Juventus, “situazione brutta come Calciopoli”
“In quindici anni ricordo solo una situazione così brutta, Calciopoli, ma li tutto il mondo ci tirava contro, qui invece ce la siamo creata noi”. Le parole sono dell’ex dirigente della Juventus Stefano Bertola, in uno stralcio delle intercettazioni acquisite dalla Procura di Torino, che indaga sui bilanci e sulle plusvalenze del club bianconero.
Oltre a quella di Bertola, che era a capo dell’area business, i magistrati stanno analizzando altre frasi, fra cui quelle del direttore finanziario Stefano Cerrato, che a proposito di uno scambio tra calciatori della Juventus e dell’Olympique Marsiglia, si lascia scappare: “Tanto la Consob la supercazzoliamo“.
Le parole del Gip
“Non si ritengono sussistenti concrete ed attuali esigenze cautelari per poter emettere le misure coercitive e interdittive richieste dalla pubblica accusa”. È quanto scriveva lo scorso ottobre il giudice per le indagini preliminari di Torino, Ludovico Morello, respingendo di fatto le richieste della Procura di applicare misure interdittive nei confronti dei vertici della Juventus, indagati per irregolarità nei bilanci societari e per plusvalenze anomale.
In quell’occasione, nel motivare la sua decisione, il gip spiegava che “tutti gli indagati sono soggetti completamente incensurati e perfettamente inseriti nel tessuto economico e sociale (nazionale e internazionale); la società nei cui confronti sono mosse le contestazioni è una della più importati in ambito calcistico nazionale e internazionale, quotata in borsa e, quindi, ragionevolmente molto attenta e sensibile alle conseguenze di eventuali indagini a suo carico, anche solo per ragioni di opportunità’ e di presenza sul mercato azionario”. E ancora, per il giudice è “decisamente improbabile che gli indagati e l’ente reiterino condotte analoghe”.

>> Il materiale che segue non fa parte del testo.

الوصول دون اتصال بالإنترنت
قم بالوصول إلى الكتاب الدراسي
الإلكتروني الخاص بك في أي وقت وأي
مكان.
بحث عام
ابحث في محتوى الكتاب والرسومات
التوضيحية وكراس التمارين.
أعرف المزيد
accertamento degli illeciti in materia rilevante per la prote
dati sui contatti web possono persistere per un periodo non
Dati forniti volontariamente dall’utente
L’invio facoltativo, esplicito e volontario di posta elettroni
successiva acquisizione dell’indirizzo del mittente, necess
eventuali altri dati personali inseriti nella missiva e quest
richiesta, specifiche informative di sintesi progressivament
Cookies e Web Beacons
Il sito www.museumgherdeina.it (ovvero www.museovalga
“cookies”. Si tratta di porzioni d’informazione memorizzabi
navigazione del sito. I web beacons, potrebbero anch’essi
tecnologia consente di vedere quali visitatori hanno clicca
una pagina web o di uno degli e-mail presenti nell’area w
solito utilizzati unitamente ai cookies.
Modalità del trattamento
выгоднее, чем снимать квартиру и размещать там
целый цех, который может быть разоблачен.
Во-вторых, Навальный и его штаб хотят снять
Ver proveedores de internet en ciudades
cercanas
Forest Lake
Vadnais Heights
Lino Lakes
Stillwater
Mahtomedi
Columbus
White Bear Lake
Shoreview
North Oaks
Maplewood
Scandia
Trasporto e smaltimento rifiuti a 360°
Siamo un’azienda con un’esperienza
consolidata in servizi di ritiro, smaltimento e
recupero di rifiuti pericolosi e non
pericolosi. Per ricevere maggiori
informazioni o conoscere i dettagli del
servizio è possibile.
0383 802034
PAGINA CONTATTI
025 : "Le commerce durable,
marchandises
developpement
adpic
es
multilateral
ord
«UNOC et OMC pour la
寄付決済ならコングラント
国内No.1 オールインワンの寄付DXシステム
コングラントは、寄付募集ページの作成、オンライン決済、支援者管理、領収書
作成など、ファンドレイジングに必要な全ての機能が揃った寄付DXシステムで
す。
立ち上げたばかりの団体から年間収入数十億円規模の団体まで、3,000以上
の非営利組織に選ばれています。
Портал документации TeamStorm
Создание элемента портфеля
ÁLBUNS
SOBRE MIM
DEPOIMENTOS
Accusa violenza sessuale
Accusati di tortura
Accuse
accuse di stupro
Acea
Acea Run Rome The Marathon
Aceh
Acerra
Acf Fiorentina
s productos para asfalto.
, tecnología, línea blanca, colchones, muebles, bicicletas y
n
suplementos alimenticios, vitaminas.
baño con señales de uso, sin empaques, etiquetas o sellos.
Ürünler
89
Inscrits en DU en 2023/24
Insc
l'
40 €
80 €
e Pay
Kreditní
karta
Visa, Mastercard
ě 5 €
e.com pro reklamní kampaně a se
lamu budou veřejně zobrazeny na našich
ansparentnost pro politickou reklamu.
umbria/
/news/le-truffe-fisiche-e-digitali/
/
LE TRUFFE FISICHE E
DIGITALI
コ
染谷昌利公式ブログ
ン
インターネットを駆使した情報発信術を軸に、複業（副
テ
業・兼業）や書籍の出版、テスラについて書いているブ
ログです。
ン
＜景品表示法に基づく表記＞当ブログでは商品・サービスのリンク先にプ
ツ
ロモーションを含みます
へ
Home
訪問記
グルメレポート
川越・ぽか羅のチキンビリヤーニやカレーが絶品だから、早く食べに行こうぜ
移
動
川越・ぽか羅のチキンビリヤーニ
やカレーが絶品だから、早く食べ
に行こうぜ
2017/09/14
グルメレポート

Riguardo alla contabilizzazione delle plusvalenze, il giudice spiega che quella della Juventus “è una modalità contabile adottata dalla costante prassi internazionale dell’industria del calcio, laddove i medesimi criteri sono adottati da tutte le società calcistiche, sia nazionali che europee”.
Indaga anche l’Uefa
Anche la Uefa si muove nei confronti della Juventus. “La Prima Camera dell’Organo di Controllo Finanziario dei Club UEFA (CFCB) ha aperto oggi un’indagine formale sulla Juventus per potenziali violazioni delle norme sulle licenze per club e sul Fair Play Finanziario – si legge in una nota -. L’indagine si concentrerà sulle presunte violazioni finanziarie che sono state recentemente rese pubbliche a seguito del procedimento condotto dalla Commissione Nazionale per le Società e la Borsa (Consob) e dalla Procura di Torino”.